# [DATASET EXTRACT]
------------------------------------

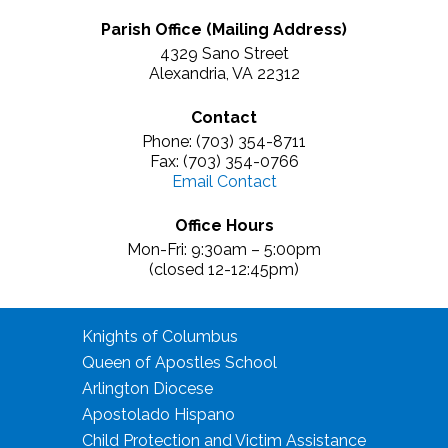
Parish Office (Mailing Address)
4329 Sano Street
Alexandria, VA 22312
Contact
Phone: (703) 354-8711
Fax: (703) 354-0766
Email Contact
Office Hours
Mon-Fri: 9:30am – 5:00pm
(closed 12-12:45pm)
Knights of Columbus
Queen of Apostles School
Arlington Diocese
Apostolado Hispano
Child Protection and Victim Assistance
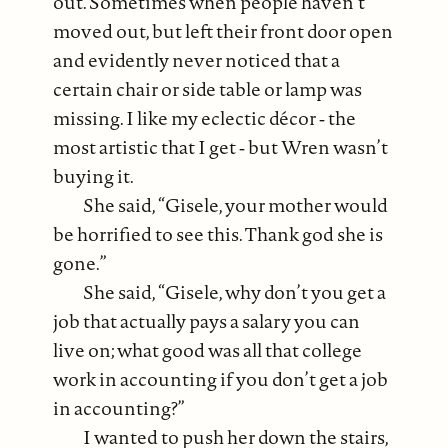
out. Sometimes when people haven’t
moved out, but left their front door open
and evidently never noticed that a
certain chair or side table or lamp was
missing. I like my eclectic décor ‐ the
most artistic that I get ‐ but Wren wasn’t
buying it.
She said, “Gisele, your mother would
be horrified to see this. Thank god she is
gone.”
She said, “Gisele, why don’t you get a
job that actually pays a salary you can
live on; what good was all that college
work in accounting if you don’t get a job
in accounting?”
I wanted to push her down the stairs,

------------------------------------

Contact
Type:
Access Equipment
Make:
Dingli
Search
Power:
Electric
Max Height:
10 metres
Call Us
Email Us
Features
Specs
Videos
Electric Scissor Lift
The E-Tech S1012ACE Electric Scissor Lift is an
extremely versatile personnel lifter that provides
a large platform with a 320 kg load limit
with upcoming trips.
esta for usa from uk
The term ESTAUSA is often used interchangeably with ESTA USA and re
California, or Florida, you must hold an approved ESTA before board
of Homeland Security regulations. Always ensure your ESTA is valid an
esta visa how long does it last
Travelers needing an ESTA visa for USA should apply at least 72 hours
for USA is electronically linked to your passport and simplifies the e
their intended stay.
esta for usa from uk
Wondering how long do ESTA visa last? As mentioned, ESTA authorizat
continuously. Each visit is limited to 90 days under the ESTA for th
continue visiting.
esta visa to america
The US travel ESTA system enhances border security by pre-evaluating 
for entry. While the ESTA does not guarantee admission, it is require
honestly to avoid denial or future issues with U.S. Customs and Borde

------------------------------------

# [TASK TO COMPLETE]
Copy the stretch of the rows from the line containing "Parish Office (Mailing Address)" through the line containing "I wanted to", leaving the pictures out of your answer.

# [RESPONSE]
Parish Office (Mailing Address)
4329 Sano Street
Alexandria, VA 22312
Contact
Phone: (703) 354-8711
Fax: (703) 354-0766
Email Contact
Office Hours
Mon-Fri: 9:30am – 5:00pm
(closed 12-12:45pm)
Knights of Columbus
Queen of Apostles School
Arlington Diocese
Apostolado Hispano
Child Protection and Victim Assistance
out. Sometimes when people haven’t
moved out, but left their front door open
and evidently never noticed that a
certain chair or side table or lamp was
missing. I like my eclectic décor ‐ the
most artistic that I get ‐ but Wren wasn’t
buying it.
She said, “Gisele, your mother would
be horrified to see this. Thank god she is
gone.”
She said, “Gisele, why don’t you get a
job that actually pays a salary you can
live on; what good was all that college
work in accounting if you don’t get a job
in accounting?”
I wanted to push her down the stairs,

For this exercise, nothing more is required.